As a result, the attraction of the public towards the community schools has drastically gone down. Every year government formulates plan to launch massive campaign to help enroll students in the public schools but the result has been largely a failure. Even some community schools in the urban and semi-urban areas have failed to attract and get new enrollment of students especially due to their poor teaching-learning environment. Some schools especially in the Kathmandu Valley that have been blanked due to zero enrollment of the students have either been merged with the neighbouring schools or the teachers concerned have been transferred and adjusted accordingly.
The government had also proposed to provide incentives to the teachers and civil servants who tend to choose to send their children to study in the government-aided community schools. Even some local governments -- Rural Municipalities and Municipalities -- have enacted regulations to obliging the teachers working for the community to their children to the community schools.
This was expected to contribute not only to increase the rate of enrollment in the schools but raise the legitimacy of the educational institutions. However, it did not help much. Today it is found that teachers in the community schools, irrespective of the levels, send their children to the private schools indicating that they themselves have no confidence in the teaching-learning environment in the schools that they are venerated, paid for and employed in the privileged and respectable position of teachers and educators. When the teachers who need to own and be accountable to the teaching and learning outcomes in the school have lost their trust in the effectiveness of learning in the schools they are associated with, it is almost futile to expect the improved and the quality learning environment in the public schools.

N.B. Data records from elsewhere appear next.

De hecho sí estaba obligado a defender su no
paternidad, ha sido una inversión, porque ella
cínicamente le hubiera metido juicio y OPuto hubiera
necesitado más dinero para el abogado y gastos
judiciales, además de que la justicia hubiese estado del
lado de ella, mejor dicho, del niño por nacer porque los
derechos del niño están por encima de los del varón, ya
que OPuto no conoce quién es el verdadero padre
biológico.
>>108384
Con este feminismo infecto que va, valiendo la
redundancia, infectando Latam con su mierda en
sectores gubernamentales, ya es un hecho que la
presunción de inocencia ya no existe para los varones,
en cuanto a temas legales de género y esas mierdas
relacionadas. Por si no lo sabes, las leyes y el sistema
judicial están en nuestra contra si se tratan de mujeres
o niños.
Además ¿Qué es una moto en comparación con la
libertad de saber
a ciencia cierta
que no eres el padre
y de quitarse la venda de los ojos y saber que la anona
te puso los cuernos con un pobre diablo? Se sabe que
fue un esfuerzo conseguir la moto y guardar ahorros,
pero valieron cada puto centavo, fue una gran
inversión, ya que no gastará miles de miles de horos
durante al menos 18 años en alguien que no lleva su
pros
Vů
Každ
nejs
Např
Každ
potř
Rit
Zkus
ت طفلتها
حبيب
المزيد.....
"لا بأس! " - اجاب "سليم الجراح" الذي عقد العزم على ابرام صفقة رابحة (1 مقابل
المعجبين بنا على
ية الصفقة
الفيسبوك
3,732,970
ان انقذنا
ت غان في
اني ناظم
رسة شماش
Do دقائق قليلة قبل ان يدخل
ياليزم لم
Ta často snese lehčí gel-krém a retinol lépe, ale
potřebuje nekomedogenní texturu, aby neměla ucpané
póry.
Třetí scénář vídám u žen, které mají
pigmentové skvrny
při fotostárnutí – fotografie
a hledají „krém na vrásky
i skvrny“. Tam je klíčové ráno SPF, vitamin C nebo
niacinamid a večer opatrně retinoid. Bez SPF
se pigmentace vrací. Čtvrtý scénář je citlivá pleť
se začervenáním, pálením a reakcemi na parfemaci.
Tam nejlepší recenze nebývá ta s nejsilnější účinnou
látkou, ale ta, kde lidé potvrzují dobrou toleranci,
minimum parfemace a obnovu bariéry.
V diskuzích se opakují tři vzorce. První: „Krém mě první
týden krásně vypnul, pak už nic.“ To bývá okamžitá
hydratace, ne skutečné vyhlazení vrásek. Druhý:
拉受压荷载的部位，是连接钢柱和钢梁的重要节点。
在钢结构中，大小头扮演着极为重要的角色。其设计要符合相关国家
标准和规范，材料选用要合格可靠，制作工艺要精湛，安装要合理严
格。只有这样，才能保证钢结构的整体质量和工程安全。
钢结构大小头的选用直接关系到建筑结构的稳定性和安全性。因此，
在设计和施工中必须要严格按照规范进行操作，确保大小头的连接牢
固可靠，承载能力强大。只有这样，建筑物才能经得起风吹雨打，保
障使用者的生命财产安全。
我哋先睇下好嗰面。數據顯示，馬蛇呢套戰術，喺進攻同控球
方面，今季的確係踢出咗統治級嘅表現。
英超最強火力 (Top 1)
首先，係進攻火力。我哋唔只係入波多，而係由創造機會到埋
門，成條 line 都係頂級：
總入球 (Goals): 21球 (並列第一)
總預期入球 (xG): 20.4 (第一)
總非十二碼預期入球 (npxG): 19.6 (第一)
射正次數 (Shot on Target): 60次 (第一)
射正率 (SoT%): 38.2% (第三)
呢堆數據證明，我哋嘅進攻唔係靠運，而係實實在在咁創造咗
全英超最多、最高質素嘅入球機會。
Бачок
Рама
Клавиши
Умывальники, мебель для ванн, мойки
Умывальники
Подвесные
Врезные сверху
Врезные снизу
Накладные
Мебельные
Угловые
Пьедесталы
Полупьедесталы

In Nepal, during early 1970s, the government formulated a national policy making education a subject of government obligation. Though the reach and expansion of the schools was limited and confined to some convenient locations in the district in those days, education imparted to children in the public schools was uniform where students from haves and have-nots communities attended and received education.
It means that same level and quality of education was imparted to the children no matter differences and disparity in their social and economic status and background. Public school education was a kind of equalising and leveling means as children of rich and poor, upper and lower caste groups joined in the same school and shared the same educational pedestal and facilities.
When the education sector was liberalised and opened for private sector participation especially during the late 1980s through amendment to the Education Act and Rules, it unleashed an unregulated mushrooming growth of the private schools both in the urban, semi-urban and even in the rural areas. The private schools slowly captured the education landscape. As a consequence, the social and political elites started to disown and discard public school education on various counts.

Lucrative business
First, they let down and withdrew from the public schools leaving them to fend for themselves by sending their children to the private schools. Moreover, as private schools and colleges became more of a kind of lucrative business enterprises and ventures, political and social elites emerged as the key and important stakeholders for private investment in education sector. Today they can foil any policy initiatives and measures to rein in and regulate the private schools. Once elites and educated group of people lose their stakes and interest in the quality of public school education, the social support, participation and pressure to ensure and maintain the quality of education in public schools is bound to be insufficient. This has been clearly articulated in the National Education panel report chaired by the education minister, which the government failed to make public.
The crux of the matter lies as to how to strengthen and expand public stakes and ownership for education as it is the core and obligatory function of the state in a democratic society. As the school education has come under the purview of the local government according to the federal constitution, it is also incumbent upon the local government institutions to work towards transforming and standardising the public schools in the country.